Key Points

In the pursuit of more effective giving, the nonprofit sector has been increasingly advocating for foundations to take on more risk in their grantmaking. This article investigates the risk experience in the charitable funding process and the approaches taken to mitigate unwanted risks. Failure to adequately manage such risks can negatively influence the legacy of a foundation and the effectiveness of the programs and projects it funds.

Particularly, this article contributes to the improvement of managing the risks that arise in the grantmaking process by identifying those key risks faced by different types of foundations, thus helping to prioritize the limited resources that many grantmakers have at their disposal. These findings are thought to extend beyond the Australian context to other jurisdictions with similar regulatory constraints.

This study addresses grant risk across various types of foundation settings and explores it across two common approaches to grantmaking: an open approach, whereby the foundations invite applications for funding; and a closed approach, whereby foundations conduct their own search for suitable interventions to fund. Findings are based on 34 interviews with Australian foundation directors and grant staff; 11 grant risk types are identified, grouped into four grant risk categories. While management or execution risks were seen to be of major concern to grantmakers, assessment risks and internal risks were also a significant source of decision uncertainty within most type of foundations. Furthermore, two main mechanisms — principal-agent theory and bounded rationality — are shown to dominate the causal link between varying foundation contexts and differing experiences with grant risks.
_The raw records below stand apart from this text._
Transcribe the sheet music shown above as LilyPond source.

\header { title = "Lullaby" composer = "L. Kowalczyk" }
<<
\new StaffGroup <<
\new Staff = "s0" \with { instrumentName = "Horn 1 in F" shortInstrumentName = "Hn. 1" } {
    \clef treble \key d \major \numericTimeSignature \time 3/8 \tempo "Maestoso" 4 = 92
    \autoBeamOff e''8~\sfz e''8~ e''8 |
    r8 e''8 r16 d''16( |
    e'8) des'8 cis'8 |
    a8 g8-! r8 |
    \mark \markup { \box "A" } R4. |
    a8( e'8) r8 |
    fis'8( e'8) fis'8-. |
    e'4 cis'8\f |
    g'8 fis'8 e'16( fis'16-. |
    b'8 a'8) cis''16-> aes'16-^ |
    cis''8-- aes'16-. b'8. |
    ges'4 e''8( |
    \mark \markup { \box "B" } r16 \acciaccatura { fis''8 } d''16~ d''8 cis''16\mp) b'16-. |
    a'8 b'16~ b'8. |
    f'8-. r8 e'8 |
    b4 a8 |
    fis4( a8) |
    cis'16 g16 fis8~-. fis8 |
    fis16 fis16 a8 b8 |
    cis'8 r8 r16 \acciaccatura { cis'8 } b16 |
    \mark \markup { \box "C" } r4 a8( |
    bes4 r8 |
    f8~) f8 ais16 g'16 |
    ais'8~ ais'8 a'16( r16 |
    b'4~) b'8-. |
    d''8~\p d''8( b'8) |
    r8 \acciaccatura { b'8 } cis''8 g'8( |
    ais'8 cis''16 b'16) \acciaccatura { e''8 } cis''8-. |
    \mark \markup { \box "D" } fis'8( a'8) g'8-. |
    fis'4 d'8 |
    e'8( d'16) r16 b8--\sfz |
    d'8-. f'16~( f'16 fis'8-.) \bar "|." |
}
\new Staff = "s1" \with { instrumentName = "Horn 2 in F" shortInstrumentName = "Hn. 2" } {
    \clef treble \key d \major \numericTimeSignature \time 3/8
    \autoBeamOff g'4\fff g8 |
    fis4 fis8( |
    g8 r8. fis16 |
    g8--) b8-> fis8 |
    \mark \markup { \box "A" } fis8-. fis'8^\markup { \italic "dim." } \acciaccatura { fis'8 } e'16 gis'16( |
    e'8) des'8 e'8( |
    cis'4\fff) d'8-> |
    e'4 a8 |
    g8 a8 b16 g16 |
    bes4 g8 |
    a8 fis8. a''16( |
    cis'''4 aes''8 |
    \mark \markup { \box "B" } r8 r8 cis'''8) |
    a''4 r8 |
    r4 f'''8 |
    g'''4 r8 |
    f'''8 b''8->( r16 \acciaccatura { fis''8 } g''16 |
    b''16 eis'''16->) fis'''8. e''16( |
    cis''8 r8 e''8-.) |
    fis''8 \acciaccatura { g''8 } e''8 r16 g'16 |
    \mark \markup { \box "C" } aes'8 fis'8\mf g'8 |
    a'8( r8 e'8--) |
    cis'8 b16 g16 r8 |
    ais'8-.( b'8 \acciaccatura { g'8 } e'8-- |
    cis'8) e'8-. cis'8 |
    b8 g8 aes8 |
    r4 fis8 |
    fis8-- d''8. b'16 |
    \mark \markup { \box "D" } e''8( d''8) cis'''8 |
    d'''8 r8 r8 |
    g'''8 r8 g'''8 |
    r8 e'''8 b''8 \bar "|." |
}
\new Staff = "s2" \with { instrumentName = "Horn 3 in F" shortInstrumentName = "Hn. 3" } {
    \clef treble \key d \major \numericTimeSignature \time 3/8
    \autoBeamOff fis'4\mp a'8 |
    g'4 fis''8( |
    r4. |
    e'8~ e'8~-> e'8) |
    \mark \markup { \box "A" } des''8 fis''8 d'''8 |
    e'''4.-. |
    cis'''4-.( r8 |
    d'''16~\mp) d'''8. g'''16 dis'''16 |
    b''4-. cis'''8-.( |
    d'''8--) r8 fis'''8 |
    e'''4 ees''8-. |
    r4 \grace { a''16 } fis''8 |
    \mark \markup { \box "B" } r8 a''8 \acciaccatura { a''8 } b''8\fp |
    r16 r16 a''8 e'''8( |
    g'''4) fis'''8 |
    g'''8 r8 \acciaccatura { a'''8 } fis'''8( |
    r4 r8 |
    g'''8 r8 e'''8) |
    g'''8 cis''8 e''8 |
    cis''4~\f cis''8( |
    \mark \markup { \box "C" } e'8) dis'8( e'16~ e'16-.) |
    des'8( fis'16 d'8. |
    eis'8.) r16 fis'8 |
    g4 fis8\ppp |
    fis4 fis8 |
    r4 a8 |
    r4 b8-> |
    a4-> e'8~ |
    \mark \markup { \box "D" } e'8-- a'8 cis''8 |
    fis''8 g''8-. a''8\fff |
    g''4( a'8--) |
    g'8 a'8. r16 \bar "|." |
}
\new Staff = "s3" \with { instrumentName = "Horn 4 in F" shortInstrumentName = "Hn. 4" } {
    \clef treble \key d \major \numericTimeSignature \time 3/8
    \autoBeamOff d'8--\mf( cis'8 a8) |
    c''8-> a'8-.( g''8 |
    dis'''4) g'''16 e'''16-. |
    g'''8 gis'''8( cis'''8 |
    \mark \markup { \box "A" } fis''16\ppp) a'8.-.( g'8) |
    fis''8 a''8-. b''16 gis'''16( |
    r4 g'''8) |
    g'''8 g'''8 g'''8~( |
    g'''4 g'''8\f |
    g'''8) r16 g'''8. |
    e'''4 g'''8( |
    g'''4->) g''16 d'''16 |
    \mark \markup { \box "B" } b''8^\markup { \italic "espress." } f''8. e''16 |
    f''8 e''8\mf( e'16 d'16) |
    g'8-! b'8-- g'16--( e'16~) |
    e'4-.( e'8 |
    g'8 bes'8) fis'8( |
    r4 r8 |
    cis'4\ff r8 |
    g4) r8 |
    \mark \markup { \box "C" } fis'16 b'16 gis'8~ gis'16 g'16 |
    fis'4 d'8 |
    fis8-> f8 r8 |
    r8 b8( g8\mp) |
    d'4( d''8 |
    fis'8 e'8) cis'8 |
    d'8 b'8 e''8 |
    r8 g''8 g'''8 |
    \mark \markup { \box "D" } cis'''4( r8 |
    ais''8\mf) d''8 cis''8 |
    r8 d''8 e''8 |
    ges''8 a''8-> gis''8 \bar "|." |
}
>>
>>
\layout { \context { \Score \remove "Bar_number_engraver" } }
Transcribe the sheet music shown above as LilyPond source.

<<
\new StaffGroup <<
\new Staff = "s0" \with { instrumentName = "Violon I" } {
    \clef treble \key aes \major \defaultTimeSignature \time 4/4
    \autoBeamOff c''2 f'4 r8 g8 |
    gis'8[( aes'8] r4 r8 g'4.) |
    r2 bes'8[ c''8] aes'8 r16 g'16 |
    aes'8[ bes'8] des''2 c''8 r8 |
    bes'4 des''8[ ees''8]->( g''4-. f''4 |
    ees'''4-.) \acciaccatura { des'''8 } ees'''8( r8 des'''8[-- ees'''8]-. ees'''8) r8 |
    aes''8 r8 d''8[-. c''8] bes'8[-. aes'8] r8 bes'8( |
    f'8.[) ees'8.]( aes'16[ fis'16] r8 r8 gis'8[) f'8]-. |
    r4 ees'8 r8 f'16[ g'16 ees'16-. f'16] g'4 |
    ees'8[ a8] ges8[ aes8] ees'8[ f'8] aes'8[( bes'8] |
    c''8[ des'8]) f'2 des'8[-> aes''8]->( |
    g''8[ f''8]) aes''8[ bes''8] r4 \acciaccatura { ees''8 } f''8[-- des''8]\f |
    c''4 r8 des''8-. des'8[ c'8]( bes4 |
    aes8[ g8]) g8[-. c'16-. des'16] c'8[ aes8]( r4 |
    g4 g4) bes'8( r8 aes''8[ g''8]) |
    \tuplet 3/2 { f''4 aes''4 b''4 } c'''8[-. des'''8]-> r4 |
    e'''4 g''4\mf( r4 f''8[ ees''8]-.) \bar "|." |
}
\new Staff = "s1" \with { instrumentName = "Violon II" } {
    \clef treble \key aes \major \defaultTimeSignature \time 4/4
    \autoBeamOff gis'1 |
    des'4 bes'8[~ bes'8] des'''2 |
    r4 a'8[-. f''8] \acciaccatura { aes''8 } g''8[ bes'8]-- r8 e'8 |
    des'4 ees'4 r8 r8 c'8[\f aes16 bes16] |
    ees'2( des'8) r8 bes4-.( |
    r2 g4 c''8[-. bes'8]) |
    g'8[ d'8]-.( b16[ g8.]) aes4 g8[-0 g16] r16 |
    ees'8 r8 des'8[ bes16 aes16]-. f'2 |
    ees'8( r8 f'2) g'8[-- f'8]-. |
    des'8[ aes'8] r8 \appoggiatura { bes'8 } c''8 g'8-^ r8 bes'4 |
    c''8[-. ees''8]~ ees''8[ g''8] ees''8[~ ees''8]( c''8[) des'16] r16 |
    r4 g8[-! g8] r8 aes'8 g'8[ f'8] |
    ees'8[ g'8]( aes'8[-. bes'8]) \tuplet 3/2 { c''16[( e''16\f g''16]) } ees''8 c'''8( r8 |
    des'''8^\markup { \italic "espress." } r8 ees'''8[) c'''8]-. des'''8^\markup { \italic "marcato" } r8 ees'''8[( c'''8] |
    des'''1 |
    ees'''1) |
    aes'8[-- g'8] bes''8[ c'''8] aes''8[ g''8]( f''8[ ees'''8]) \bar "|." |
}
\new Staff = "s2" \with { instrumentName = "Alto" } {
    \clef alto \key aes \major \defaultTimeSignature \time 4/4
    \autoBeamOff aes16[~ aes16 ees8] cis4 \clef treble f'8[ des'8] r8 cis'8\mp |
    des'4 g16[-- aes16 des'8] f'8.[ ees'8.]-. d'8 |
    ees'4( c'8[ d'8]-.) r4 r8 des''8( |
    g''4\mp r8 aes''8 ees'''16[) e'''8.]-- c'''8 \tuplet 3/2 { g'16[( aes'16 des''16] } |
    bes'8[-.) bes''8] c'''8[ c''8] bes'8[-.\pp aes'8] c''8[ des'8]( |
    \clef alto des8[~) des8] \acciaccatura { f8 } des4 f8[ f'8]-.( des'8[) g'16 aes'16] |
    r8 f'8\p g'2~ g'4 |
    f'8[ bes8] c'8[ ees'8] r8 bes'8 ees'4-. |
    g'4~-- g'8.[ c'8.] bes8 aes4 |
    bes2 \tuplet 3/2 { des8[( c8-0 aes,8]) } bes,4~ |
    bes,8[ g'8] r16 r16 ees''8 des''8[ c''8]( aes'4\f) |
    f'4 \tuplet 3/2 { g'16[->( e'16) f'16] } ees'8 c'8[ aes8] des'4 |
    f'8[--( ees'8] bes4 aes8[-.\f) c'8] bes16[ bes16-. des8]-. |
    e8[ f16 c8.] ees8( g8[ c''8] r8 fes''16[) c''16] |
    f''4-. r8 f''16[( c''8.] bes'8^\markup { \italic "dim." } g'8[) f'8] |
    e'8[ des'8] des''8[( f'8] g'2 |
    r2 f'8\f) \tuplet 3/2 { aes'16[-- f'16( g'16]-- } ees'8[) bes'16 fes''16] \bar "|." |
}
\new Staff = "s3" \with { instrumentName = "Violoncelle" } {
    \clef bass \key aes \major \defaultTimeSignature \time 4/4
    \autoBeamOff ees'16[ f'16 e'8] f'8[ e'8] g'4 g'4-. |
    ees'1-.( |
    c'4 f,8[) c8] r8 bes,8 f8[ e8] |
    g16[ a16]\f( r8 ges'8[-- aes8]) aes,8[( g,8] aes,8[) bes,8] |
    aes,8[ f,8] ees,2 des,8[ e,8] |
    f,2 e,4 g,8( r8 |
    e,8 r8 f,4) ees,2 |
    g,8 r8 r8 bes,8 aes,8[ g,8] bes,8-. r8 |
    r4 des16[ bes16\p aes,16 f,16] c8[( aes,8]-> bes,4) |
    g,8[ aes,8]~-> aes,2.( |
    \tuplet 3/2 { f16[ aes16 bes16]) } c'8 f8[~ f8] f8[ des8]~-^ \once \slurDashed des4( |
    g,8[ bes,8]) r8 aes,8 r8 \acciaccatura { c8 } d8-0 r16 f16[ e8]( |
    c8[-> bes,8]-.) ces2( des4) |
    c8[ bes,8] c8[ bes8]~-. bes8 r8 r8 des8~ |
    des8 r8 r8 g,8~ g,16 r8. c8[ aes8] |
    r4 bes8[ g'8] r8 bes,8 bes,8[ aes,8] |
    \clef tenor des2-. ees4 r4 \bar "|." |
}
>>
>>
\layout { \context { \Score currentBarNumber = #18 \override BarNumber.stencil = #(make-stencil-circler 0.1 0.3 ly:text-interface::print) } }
Overall, this article furthers the understanding of organizational risk by identifying and categorizing the risk types and factors that occur in the grantmaking process. This is a valuable contribution to both organizational risk theory and philanthropic risk theory: The research develops a framework for understanding risk beyond the for-profit space and into the nonprofit arena and serves as a guide for further exploration of risks in philanthropy, removing conflicts in terminologies and providing a structure for more in-depth analysis.